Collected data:
*** Block opens ***

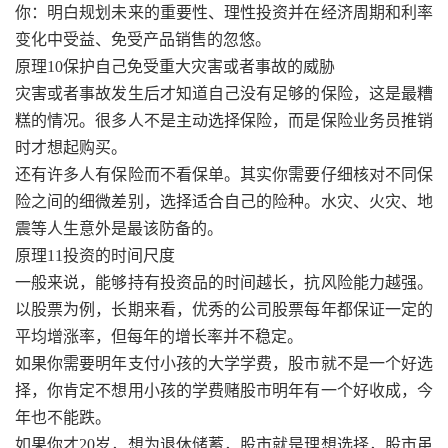
你：明白规划未来的重要性、理性投资并在经济周期和利率
变化中受益、免受产品销售的忽悠。
原理10保护自己免受重大灾害或者事故的威胁
灾害或者事故发生后才知道自己没有足够的保险，这是最糟
糕的情况。很多人不是主动选择保险，而是保险业务员推销
时才想起购买。
还有许多人有保险而不看保单。其实你需要仔细核对不同保
险之间的细微差别，选择适合自己的险种。水灾、火灾、地
震等人生意外是最该防备的。
原理11投资的时间尺度
一般来说，能够持有投资品的时间越长，抗风险能力越强。
以股票为例，长期来看，优秀的公司股票每年都保证一定的
平均增涨率，但每年的增长率并不稳定。
如果你需要明年支付小孩的大学学费，股市就不是一个好选
择，你肯定不想用小孩的学费赌股市明年有一个好收成，今
年也不能跌。
如果你才20岁，想为退休储蓄，股市就是理想选择，股市虽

*** Block closes ***

Activity:
From the line holding "险之间的细微差别，选择适合自己的险种。水灾、火灾、地" through the final line of the data above, copy every line exactly as written. Include nothing else.

Answer to this task:
险之间的细微差别，选择适合自己的险种。水灾、火灾、地
震等人生意外是最该防备的。
原理11投资的时间尺度
一般来说，能够持有投资品的时间越长，抗风险能力越强。
以股票为例，长期来看，优秀的公司股票每年都保证一定的
平均增涨率，但每年的增长率并不稳定。
如果你需要明年支付小孩的大学学费，股市就不是一个好选
择，你肯定不想用小孩的学费赌股市明年有一个好收成，今
年也不能跌。
如果你才20岁，想为退休储蓄，股市就是理想选择，股市虽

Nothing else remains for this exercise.